“Today we’re introducing three revolutionary devices; an iPod, a phone, and an Internet communications device. An iPod, a phone, and an Internet communications device. Are you getting it? These are not three separate devices. These are one device and we are calling it “iPhone.” This is how Steve Jobs introduced the iPhone in 2007 and it perfectly encapsulates the trend that is changing our world: communications or technological convergence. Traditionally, we see many technologies as distinct silos. You received phone calls through dedicated phone lines. You bought a single purpose camera. You watched TV on something with rabbit ears. Now each of those things are done with “apps” and on a single device.
This is the reason why technology companies continually invade each other’s markets. It’s hard now to completely distinguish the markets Facebook, Apple, Google, Amazon, and other tech giants inhabit. Economist compared their competition to the HBO series, Game of Thrones. At the beginning of this century Amazon was a seller of physical books and other retail items and now it is the largest provider of cloud computing services to corporate America. Before it competed with Barnes and Noble, Walmart, and Target. Now Amazon has added IBM, Google, Microsoft, and others to its list of competitors not to mention Apple with whom it competes on selling media content and devices like the Kindle.
These examples show how technological convergence disrupts traditional silos. The process is now profoundly affecting government. Cloud computing and cyber security are now primary concerns of government IT shops. Most agencies are working to adapt to the changing way their customers and stakeholders interact and consume information with new digital initiatives.

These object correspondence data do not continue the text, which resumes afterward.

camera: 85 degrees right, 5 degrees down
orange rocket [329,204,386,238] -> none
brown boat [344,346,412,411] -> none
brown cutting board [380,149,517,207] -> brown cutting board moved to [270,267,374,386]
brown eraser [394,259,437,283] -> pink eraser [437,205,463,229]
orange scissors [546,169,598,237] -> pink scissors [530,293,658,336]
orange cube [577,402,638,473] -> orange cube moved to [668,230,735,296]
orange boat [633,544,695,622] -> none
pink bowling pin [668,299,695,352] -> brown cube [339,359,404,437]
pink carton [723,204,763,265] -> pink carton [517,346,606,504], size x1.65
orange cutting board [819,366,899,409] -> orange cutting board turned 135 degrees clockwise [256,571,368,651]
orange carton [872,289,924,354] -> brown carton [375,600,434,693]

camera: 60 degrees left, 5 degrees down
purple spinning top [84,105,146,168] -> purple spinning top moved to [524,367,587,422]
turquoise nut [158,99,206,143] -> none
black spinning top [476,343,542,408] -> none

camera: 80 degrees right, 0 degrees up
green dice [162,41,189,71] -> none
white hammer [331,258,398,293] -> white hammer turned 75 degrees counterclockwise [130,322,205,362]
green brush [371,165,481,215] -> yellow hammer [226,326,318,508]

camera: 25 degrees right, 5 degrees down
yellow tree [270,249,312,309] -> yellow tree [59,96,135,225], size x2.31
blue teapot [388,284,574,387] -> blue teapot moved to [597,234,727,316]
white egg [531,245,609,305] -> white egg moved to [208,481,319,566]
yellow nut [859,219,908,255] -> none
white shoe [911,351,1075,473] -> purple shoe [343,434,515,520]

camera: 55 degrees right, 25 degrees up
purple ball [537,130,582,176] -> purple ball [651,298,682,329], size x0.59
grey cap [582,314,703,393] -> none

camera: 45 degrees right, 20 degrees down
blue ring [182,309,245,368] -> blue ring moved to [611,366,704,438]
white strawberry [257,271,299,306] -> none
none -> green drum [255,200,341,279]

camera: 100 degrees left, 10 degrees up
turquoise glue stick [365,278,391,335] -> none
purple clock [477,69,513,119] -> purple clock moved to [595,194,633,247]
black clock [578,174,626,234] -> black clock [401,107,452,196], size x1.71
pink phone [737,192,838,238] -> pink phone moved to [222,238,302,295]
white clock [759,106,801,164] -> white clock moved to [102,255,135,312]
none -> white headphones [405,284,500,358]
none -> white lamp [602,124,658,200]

For example, my company, Corner Alliance, does a lot of work in the public safety communications space. For many decades, first responders felt that voice was separate from data. The data services available were slow and of limited use. Now broadband networks and the potential created by the First Responder Network Authority (FirstNet) are converging these technologies. Voice will soon be just another “app” that a responder uses. In fact, mirroring what is happening with the commercial Internet of Things, most “communication” for responders will be between devices or “things” like sensors, cameras, and analytical engines. That is not to diminish the importance of voice communications to responders. It is still essential that when a responder is in trouble they have the ability to talk. However, technological convergence and advancement will reduce the need, provide redundancy, and automate procedures to improve safety. Public safety communications is just one example of where the phenomenon of technological convergence is transforming government. As a government leader, it’s important to keep in mind that the traditional silos that kept IT issues separate from policy issues are breaking down. New players who you never considered before will suddenly become important parts of your stakeholder base.